Decide for yourself, how deep do you want to go? If you don't stop yourself, you can almost always go deeper. Make sure you have a pretty well-defined stopping point. Do not lose yourself in the academic papers, blog posts and the interesting shiny thing you learned on the way which distracts you from the actual goal.

Of course, sometimes there are things related to the concept which are just interesting and you want to learn more about them. How I cope with this is basically when there is something like that, I note it down on my note-taking app. When I have time, I can always go back and look into it.

Find libraries, how-to guides on implementation and get in there‍

After you understand the theory, you also need to know how to implement it, given that’s what you want to do at the end. There is no shortage of how-to videos, blog posts or tutorial documentation. You just need to find them. And to find them, my suggestion is Googling shamelessly.

When you're starting out, it’s easy to think that everyone has an inherent knowledge of how to use each new library that comes out about the latest technology. But that’s not the case. Many people go through a beginner’s period when they first start using a new tool/framework/library. That’s why there are so many tutorials and how-to guides on the internet.

I started this part of my learning by literally Googling, “how to implement BERT for NER tasks”. This made me realise that there is a GitHub repository by a company called Hugging Face that had a lot of tutorials and documentation which was immensely helpful.
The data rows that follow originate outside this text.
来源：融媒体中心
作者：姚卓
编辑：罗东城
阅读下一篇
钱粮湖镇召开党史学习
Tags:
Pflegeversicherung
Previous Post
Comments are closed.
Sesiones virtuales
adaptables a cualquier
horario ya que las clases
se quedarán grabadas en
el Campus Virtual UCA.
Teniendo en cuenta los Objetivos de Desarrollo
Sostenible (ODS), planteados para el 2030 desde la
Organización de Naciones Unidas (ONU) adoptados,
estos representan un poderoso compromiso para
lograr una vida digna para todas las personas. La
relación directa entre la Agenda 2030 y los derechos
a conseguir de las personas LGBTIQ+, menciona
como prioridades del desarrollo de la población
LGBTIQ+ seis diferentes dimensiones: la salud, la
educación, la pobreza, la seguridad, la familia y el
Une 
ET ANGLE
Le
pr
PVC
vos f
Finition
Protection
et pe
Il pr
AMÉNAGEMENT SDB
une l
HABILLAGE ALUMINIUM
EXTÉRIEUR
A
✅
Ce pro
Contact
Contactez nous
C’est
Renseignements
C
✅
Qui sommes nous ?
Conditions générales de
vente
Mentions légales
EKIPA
They even had guide notebooks I can immediately start using. So my next step is trying the code myself, breaking things and working fixing them.

My point is, just start looking for what you’re looking for with the best query you can come up with. It will lead you somewhere and the more you dig deeper the more you’ll learn. Everything you do hands-on will help you learn the implementation better. Even the frustrating hour-long searches for how to install this new library will help you learn some new things about this library that you didn't know about.
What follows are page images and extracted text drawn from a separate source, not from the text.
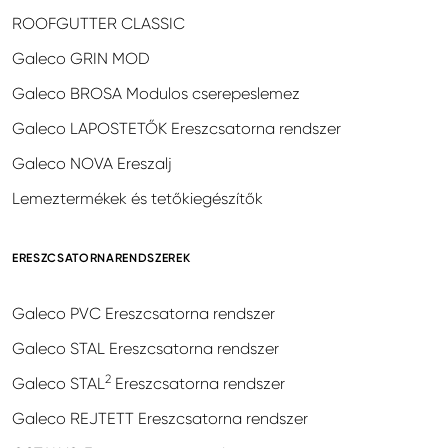
ROOFGUTTER CLASSIC
Galeco GRIN MOD
Galeco BROSA Modulos cserepeslemez
Galeco LAPOSTETŐK Ereszcsatorna rendszer
Galeco NOVA Ereszalj
Lemeztermékek és tetőkiegészítők
ERESZCSATORNARENDSZEREK
Galeco PVC Ereszcsatorna rendszer
Galeco STAL Ereszcsatorna rendszer
2
Galeco STAL
Ereszcsatorna rendszer
Galeco REJTETT Ereszcsatorna rendszer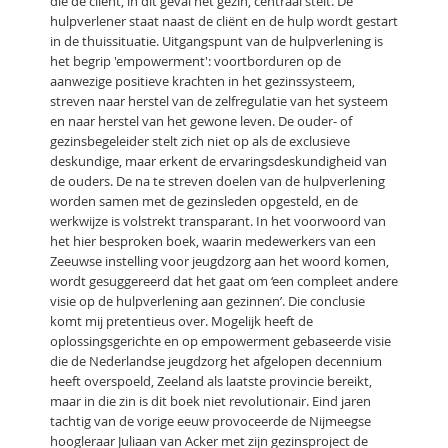
die de cliënt, in dit geval het gezin, centraal stelt. De
hulpverlener staat naast de cliënt en de hulp wordt gestart
in de thuissituatie. Uitgangspunt van de hulpverlening is
het begrip 'empowerment': voortborduren op de
aanwezige positieve krachten in het gezinssysteem,
streven naar herstel van de zelfregulatie van het systeem
en naar herstel van het gewone leven. De ouder- of
gezinsbegeleider stelt zich niet op als de exclusieve
deskundige, maar erkent de ervaringsdeskundigheid van
de ouders. De na te streven doelen van de hulpverlening
worden samen met de gezinsleden opgesteld, en de
werkwijze is volstrekt transparant. In het voorwoord van
het hier besproken boek, waarin medewerkers van een
Zeeuwse instelling voor jeugdzorg aan het woord komen,
wordt gesuggereerd dat het gaat om ‘een compleet andere
visie op de hulpverlening aan gezinnen’. Die conclusie
komt mij pretentieus over. Mogelijk heeft de
oplossingsgerichte en op empowerment gebaseerde visie
die de Nederlandse jeugdzorg het afgelopen decennium
heeft overspoeld, Zeeland als laatste provincie bereikt,
maar in die zin is dit boek niet revolutionair. Eind jaren
tachtig van de vorige eeuw provoceerde de Nijmeegse
hoogleraar Juliaan van Acker met zijn gezinsproject de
Keep in mind that the implementation bit is a much different skill than learning the theory. You might feel like you’re starting from scratch even though you know how the algorithms work in theory. Depending on the library, it might feel overwhelming and too hard to understand. But don't let it stop you. The best way to learn implementation is just trying it.

The right course can make a big difference

It’s normal to prefer to go with free resources when studying a new concept but a well-structured course can make the biggest difference in your learning. For my purposes, I realised I needed a refresher on how RNNs work and in general, sequence to sequence models. I came across Andrew Ng’s short course on this and boy am I glad. It saved me so much trial and error and frustration time.
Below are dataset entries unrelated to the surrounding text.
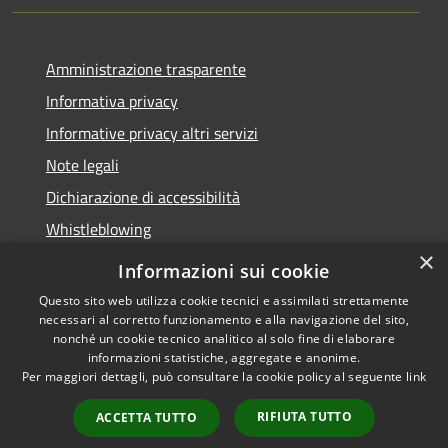
Amministrazione trasparente
Informativa privacy
Informative privacy altri servizi
Note legali
Dichiarazione di accessibilità
Whistleblowing
×
Informazioni sui cookie
Questo sito web utilizza cookie tecnici e assimilati strettamente
necessari al corretto funzionamento e alla navigazione del sito,
RSS
Copyright © 2026 • Comune di
nonché un cookie tecnico analitico al solo fine di elaborare
Accessibilità
Bussolengo • Powered by
informazioni statistiche, aggregate e anonime.
Privacy
Municipium
Accesso
•
Per maggiori dettagli, può consultare la cookie policy al seguente
link
Cookie
redazione
RIFIUTA TUTTO
ACCETTA TUTTO
Mappa del sito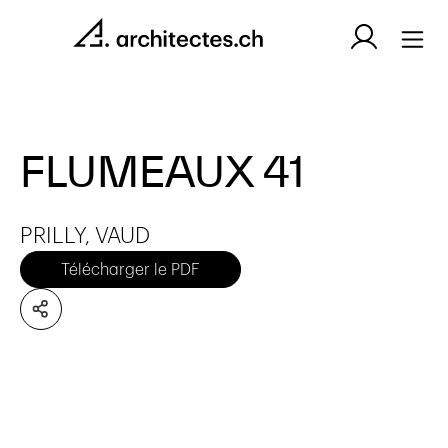
FLUMEAUX 41
PRILLY, VAUD
Télécharger le PDF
Especially if you’re a busy professional who’s trying to take the leap from their current profession to data science, it’s more than worth it to save time by taking a well-structured course.

I’ve seen that one of the biggest problems of starters is that they have trouble figuring out how everything they learned fits together. You can learn ML models in one blog posts, data cleaning on another YouTube video but bringing that knowledge together and learning how they affect each other is a whole different skill.

If you're struggling with this too, I have some good news! My new course will be a start-to-finish fully-guided data science project builder. We will start from scratch, from setting up a data science environment, structuring a project and gathering data, up until model training, tuning and making the project portfolio-ready. Stay tuned for updates and a special launch discount.

In the meantime, keep your learning light-hearted. It's normal to feel lost and overwhelmed. But even the hardest things to learn are not impossible. If you follow these steps, you will be in control of your learning and can start making progress efficiently.